For Dead Reckoning, Mangion transcribed the entire dialogue from the film, transforming spoken exchanges into a textual work. Detached from their original moving-image context, the conversations acquire a new form of presence. Fragments of speech oscillate between the mundane and the profound, between practical discussions about sailing and subtle recollections of migration, uncertainty, and survival. The resulting text exists somewhere between script, testimony, poetry, and document.
The title refers to the navigational technique of determining one's position by calculating distance travelled from a previously known point without direct reference to external markers. Historically associated with maritime travel, dead reckoning carries particular resonance within the context of migration across the Mediterranean, where countless journeys have been undertaken without reliable maps, instruments, or certainty of arrival. As both method and metaphor, the term evokes conditions of disorientation, faith, memory, and endurance.
At the centre of the work lies the Mediterranean itself. Often romanticised as a site of cultural exchange, leisure, and shared history, the sea simultaneously functions as one of the most heavily politicised and contested borders in the world. In Dead Reckoning, the Mediterranean appears not as landscape but as lived experience—a space where radically different histories intersect and where movement is shaped by unequal conditions of freedom, necessity, and risk.
By translating a filmed encounter into text, Mangion shifts attention away from spectacle and towards language itself. The work resists the visual clichés that often dominate representations of migration, instead foregrounding moments of hesitation, humour, vulnerability, and everyday conversation. Through these seemingly ordinary exchanges, larger questions of displacement, belonging, memory, and identity quietly emerge.
Ultimately, Dead Reckoning reflects on the fragile human realities that exist behind political narratives and statistical abstractions. It proposes the act of navigation not simply as a movement across physical territory, but as an ongoing negotiation with uncertainty. Situated between document and artwork, the piece transforms a conversation at sea into a meditation on migration, memory, and the complex geographies of the contemporary Mediterranean.

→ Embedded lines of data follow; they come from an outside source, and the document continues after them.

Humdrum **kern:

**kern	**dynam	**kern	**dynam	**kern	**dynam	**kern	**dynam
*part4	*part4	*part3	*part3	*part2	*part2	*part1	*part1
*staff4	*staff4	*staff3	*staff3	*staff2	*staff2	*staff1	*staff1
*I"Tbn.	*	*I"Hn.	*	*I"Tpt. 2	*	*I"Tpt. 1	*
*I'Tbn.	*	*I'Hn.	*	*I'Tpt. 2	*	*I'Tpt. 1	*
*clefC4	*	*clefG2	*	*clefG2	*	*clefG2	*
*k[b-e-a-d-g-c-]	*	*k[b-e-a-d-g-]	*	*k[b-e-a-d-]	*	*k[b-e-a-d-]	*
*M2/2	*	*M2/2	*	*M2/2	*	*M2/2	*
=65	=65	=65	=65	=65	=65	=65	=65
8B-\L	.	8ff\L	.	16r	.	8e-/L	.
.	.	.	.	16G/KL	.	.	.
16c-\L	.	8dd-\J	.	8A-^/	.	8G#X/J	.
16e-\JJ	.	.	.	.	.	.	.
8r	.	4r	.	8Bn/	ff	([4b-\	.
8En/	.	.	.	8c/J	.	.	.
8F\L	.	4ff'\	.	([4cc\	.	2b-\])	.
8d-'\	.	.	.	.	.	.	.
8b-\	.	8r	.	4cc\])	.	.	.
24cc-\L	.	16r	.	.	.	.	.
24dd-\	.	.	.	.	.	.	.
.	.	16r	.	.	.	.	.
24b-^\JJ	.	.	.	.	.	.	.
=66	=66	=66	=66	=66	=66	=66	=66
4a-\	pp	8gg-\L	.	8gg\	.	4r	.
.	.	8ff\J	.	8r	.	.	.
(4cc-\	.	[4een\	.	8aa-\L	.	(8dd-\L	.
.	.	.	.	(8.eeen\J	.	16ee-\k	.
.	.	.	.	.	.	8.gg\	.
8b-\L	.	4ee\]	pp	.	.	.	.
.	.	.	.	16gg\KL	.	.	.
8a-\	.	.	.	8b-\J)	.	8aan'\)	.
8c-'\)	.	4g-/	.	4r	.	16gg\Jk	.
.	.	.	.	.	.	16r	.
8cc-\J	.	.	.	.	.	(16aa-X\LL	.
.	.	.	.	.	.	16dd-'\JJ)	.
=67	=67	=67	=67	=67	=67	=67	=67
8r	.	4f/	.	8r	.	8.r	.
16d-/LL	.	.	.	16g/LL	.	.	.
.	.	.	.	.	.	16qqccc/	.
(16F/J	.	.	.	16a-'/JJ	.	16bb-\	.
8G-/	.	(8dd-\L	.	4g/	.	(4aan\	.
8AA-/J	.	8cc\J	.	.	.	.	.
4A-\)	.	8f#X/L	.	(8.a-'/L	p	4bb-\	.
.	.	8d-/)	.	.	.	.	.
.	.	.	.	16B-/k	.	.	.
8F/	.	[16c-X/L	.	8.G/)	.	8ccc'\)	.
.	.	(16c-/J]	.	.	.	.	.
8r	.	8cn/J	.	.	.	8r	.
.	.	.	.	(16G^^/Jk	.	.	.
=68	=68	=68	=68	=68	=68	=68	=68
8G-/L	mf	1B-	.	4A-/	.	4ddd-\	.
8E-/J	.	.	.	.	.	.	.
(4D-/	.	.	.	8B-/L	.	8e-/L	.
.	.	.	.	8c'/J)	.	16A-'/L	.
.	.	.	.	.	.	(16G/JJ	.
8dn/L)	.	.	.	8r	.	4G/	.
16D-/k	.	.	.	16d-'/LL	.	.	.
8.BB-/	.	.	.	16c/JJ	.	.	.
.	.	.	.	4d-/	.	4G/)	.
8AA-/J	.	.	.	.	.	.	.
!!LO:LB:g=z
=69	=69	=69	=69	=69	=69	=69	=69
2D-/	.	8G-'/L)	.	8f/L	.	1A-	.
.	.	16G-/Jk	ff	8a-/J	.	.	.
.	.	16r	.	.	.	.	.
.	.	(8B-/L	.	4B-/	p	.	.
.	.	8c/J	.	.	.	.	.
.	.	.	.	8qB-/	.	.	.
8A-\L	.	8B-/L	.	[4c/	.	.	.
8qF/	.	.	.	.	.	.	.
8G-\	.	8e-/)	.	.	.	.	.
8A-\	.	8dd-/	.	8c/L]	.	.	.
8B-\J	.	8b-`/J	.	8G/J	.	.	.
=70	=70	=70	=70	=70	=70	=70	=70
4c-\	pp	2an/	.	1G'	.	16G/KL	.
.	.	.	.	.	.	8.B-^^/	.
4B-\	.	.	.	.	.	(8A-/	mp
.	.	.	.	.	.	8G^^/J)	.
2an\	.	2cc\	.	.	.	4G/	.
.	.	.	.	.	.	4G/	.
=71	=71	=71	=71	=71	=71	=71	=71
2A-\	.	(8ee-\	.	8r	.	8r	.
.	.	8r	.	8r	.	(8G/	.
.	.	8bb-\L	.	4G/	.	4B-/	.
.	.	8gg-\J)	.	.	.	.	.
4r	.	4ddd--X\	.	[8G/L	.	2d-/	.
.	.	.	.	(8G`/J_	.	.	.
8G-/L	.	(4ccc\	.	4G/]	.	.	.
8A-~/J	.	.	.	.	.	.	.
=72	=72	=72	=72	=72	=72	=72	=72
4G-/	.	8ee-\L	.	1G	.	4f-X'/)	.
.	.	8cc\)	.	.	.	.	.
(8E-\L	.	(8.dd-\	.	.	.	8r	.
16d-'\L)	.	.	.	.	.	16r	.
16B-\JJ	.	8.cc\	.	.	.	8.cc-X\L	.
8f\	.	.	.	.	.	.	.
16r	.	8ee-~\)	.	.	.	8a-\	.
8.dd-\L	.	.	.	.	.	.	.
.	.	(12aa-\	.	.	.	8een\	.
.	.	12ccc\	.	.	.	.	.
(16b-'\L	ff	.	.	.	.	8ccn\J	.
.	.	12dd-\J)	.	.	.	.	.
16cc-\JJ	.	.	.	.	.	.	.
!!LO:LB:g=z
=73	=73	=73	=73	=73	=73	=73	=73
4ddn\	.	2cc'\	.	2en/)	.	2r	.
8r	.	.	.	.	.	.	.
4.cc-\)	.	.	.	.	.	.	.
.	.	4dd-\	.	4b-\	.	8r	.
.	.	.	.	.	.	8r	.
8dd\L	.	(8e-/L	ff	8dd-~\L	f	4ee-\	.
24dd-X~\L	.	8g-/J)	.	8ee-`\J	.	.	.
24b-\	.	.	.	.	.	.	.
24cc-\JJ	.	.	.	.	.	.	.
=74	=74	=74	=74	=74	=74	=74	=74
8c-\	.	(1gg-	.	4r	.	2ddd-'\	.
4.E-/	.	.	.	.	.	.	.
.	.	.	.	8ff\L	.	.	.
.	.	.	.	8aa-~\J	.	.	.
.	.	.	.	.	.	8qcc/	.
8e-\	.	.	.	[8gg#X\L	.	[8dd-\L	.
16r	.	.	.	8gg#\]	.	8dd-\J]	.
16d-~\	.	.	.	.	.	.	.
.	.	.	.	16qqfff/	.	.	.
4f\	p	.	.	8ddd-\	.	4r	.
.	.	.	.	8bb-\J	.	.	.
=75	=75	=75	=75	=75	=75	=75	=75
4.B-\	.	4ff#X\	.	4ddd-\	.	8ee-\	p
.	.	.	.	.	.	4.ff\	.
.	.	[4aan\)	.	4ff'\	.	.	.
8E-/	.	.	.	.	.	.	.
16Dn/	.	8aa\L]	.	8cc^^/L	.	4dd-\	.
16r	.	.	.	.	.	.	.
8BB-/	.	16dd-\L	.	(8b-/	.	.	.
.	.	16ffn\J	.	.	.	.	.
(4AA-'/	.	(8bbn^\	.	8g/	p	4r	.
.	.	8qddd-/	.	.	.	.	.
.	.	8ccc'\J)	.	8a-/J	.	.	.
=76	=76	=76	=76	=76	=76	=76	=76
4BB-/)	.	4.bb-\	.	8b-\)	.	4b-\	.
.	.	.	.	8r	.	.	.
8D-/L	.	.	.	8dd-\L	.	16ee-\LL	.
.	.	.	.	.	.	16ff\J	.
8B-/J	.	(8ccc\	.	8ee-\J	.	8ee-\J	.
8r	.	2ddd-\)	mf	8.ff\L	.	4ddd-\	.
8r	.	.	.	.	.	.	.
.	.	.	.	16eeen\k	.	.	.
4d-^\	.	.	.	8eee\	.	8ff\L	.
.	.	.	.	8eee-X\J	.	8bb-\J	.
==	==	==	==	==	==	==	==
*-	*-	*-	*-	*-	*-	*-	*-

Suddeutsche Zeitung Interview with Mangion
"The Mediterranean is my home, even though I currently live in New York and will probably always lead a nomadic life. But I was born in Malta, this tiny and at the time quite isolated island in the Mediterranean, and I associate many childhood memories with the coast and the water."
Almost ten years ago, I began working on a series of films dealing with the topic of migration. I was particularly interested in the role of Malta, which, as a point of entry and transit halfway between Africa and Europe, was drawn into the logic of migration and refugees. When I received the invitation to participate in Edition 46 , I immediately thought of one of these films. It's called The Departure , and I thought that if I adapted and revived this film, perhaps a connection could be drawn between the current situation and a time almost ten years in the past, but relevant to the complex situation we find ourselves in today. At the time, I had invited four Africans to learn to sail; men who had come to Malta across the Mediterranean a few years earlier. The sailing trip was their first direct contact with the sea since their escape ; they were back on the water. I transcribed parts of this film and put them into dialogue form. The short scene is called "Dead Reckoning" and is partly banal and funny because the men have to deal with the boat, but also sad because they are reminded of what they have been through.